Writer and curator Stuart Koop described the experience of Rowlands work as like removing "skin from a cadaver (or worse a living body) to show the bones – the underlying structure of nails, studs and noggins, insulation, dust, plaster…he attempts no repair, leaving a gaping incision to frame the view of the buildings prone internal structure. He exposes the integrity of tools and fixtures too by severing the key structural member in each case; one side of an A-frame ladder, the bed-frame, the leg of a chair. He cuts that very tendon which keeps a thing straight, strong, effective so that, once cut, it seems to stagger and fall".

In an interview with Beautiful/Decay magazine he states "the site interventions ....were a necessary progression from my found object-based work. The challenge I had set myself in transforming an object through a process of cutting and segmenting was an interesting challenge with a building. There was a degree to which I could manipulate an object, pushing it to an edge until something new was realised whilst still retaining a sense of its original identity. The built environments had a similar if not greater challenge in considering what action was necessary without overpowering the space and appearing like an incomplete demolition.With the first few cuts I did I really couldn't judge their success and importance to my practice. It took time to realise that revealing these sub-surfaces and the subsequent reacting gesture of the material challenged my understanding of our built environments. There seemed to be a more defined explanation to the different feelings I have within certain spaces. The exposing of underlying tensions. The consideration that a space has a kind of memory or story.
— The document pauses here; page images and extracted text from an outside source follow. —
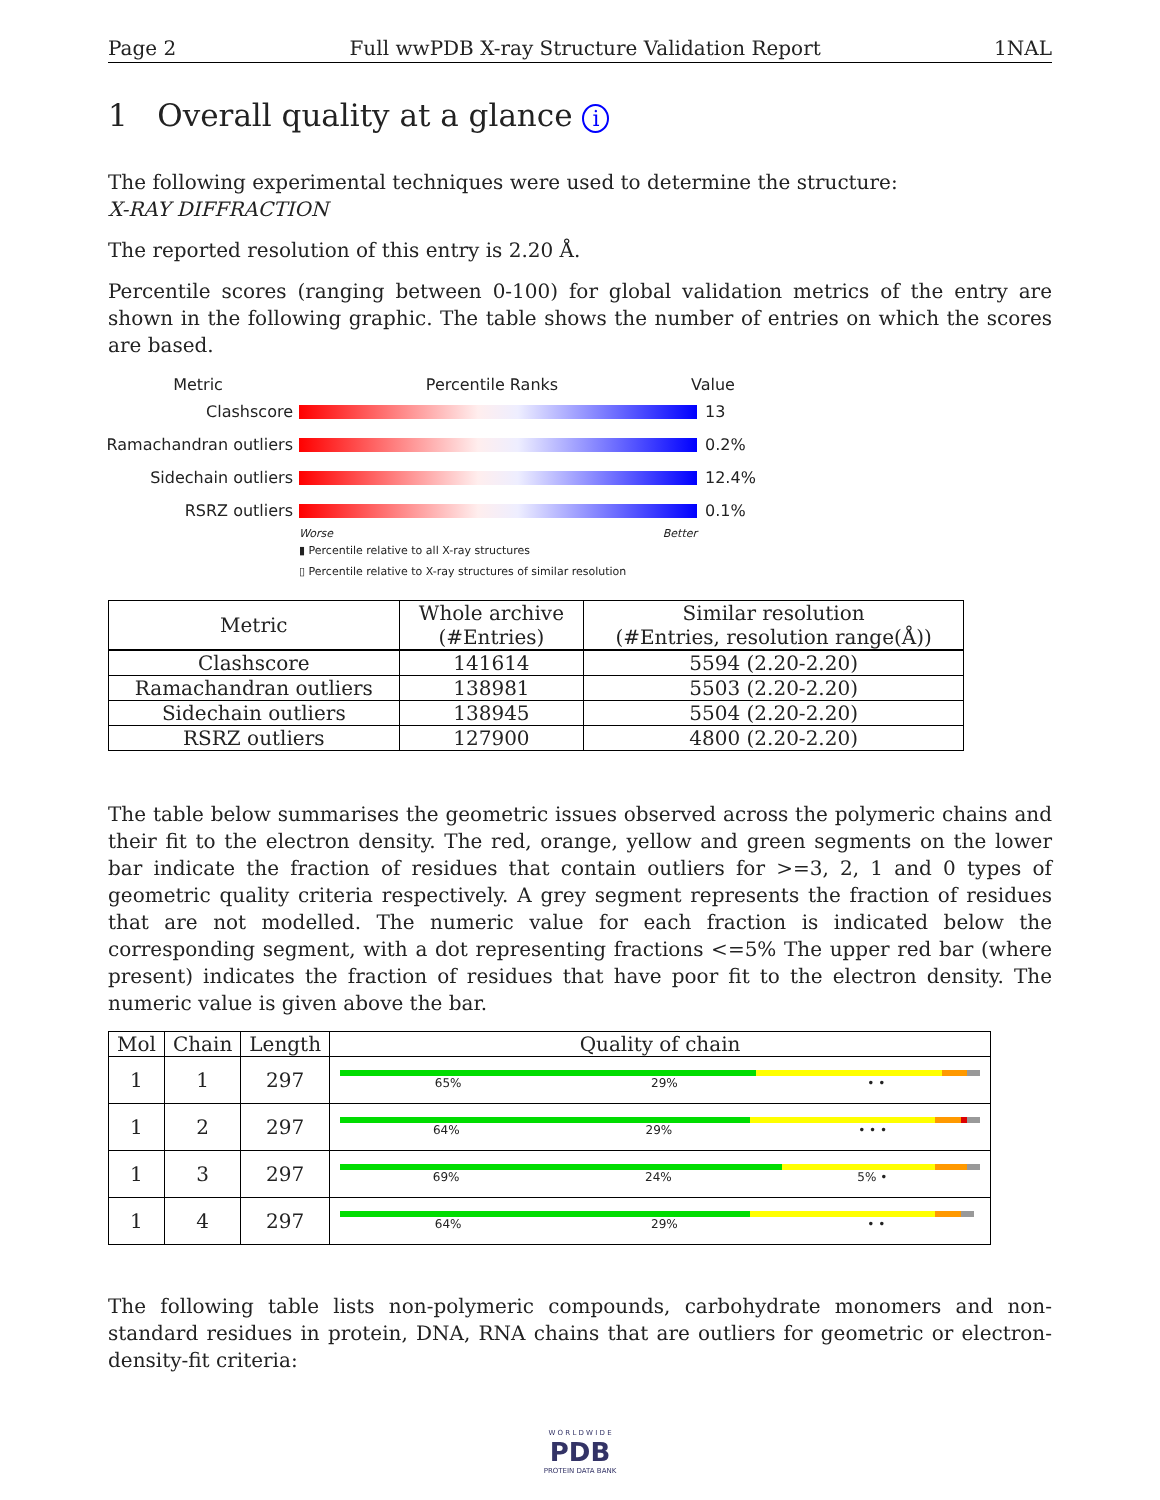Page 2 Full wwPDB X-ray Structure Validation Report 1NAL
1 Overall quality at a glance i
The following experimental techniques were used to determine the structure:
X-RAY DIFFRACTION
The reported resolution of this entry is 2.20 Å.
Percentile scores (ranging between 0-100) for global validation metrics of the entry are shown in the following graphic. The table shows the number of entries on which the scores are based.
Metric Percentile Ranks Value
Clashscore 13
Ramachandran outliers
0.2%
Sidechain outliers 12.4%
RSRZ outliers 0.1%
Worse Better
▮ Percentile relative to all X-ray structures
▯ Percentile relative to X-ray structures of similar resolution
| Metric | Whole archive (#Entries) | Similar resolution (#Entries, resolution range(Å)) |
| --- | --- | --- |
| Clashscore | 141614 | 5594 (2.20-2.20) |
| Ramachandran outliers | 138981 | 5503 (2.20-2.20) |
| Sidechain outliers | 138945 | 5504 (2.20-2.20) |
| RSRZ outliers | 127900 | 4800 (2.20-2.20) |
The table below summarises the geometric issues observed across the polymeric chains and their fit to the electron density. The red, orange, yellow and green segments on the lower bar indicate the fraction of residues that contain outliers for >=3, 2, 1 and 0 types of geometric quality criteria respectively. A grey segment represents the fraction of residues that are not modelled. The numeric value for each fraction is indicated below the corresponding segment, with a dot representing fractions <=5% The upper red bar (where present) indicates the fraction of residues that have poor fit to the electron density. The numeric value is given above the bar.
| Mol | Chain | Length | Quality of chain |
| --- | --- | --- | --- |
| 1 | 1 | 297 | 65% 29% • • |
| 1 | 2 | 297 | 64% 29% • • • |
| 1 | 3 | 297 | 69% 24% 5% • |
| 1 | 4 | 297 | 64% 29% • • |
The following table lists non-polymeric compounds, carbohydrate monomers and non-standard residues in protein, DNA, RNA chains that are outliers for geometric or electron-density-fit criteria:
W O R L D W I D E
PDB
PROTEIN DATA BANK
Most recent examples of Rowlands' work includes Crossing the Floor, Broadmeadows Town Hall public art commission, (2017) Shadows Fall, Belfield House intervention, (2016) If this light can hold, Boulder Museum of Contemporary Art, Colorado USA (2015), Tread lightly for this ground may be hollow, Detroit, USA (2014); In-between, Wright farm Yuengroon, Victoria (2014); Merchant Cities, Substation Gallery, Newport (2014); Stem, Hazelhurst Gallery, NSW (2014). His works are widely documented in magazines, art journals, international design websites and in major sculptural publications including Highlife and Spacecraft 2 and Erratic by German-based Gestalten Publications.